* _Records to use_
□ □ □ □ □ □ □

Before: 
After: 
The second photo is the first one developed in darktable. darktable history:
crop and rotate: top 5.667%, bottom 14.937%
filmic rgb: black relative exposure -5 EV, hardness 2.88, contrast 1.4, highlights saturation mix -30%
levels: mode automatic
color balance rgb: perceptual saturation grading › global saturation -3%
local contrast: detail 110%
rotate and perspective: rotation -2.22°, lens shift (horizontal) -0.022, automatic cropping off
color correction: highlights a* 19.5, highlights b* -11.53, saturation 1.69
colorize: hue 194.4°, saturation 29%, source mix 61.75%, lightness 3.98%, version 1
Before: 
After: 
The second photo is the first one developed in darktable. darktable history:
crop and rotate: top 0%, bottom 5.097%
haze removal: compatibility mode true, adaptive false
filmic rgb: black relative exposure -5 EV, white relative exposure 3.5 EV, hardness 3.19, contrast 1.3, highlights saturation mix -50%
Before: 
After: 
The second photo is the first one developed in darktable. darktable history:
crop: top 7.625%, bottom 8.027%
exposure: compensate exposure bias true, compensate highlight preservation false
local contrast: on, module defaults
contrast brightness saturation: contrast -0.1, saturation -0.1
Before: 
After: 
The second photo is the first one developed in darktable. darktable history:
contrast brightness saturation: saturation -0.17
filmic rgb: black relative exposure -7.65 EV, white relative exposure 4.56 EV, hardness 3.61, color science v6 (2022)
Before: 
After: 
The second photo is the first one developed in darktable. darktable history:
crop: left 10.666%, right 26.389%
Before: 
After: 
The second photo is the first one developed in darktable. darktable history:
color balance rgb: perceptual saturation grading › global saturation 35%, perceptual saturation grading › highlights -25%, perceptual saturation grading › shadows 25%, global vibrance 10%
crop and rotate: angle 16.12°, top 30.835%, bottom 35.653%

□ □ □ □ □ □ □

* _Problem statement_
Reproduce the items verbatim from the start up to and including the line that contains "rotate and perspective: rotation".

* _Worked solution_
Before: 
After: 
The second photo is the first one developed in darktable. darktable history:
crop and rotate: top 5.667%, bottom 14.937%
filmic rgb: black relative exposure -5 EV, hardness 2.88, contrast 1.4, highlights saturation mix -30%
levels: mode automatic
color balance rgb: perceptual saturation grading › global saturation -3%
local contrast: detail 110%
rotate and perspective: rotation -2.22°, lens shift (horizontal) -0.022, automatic cropping off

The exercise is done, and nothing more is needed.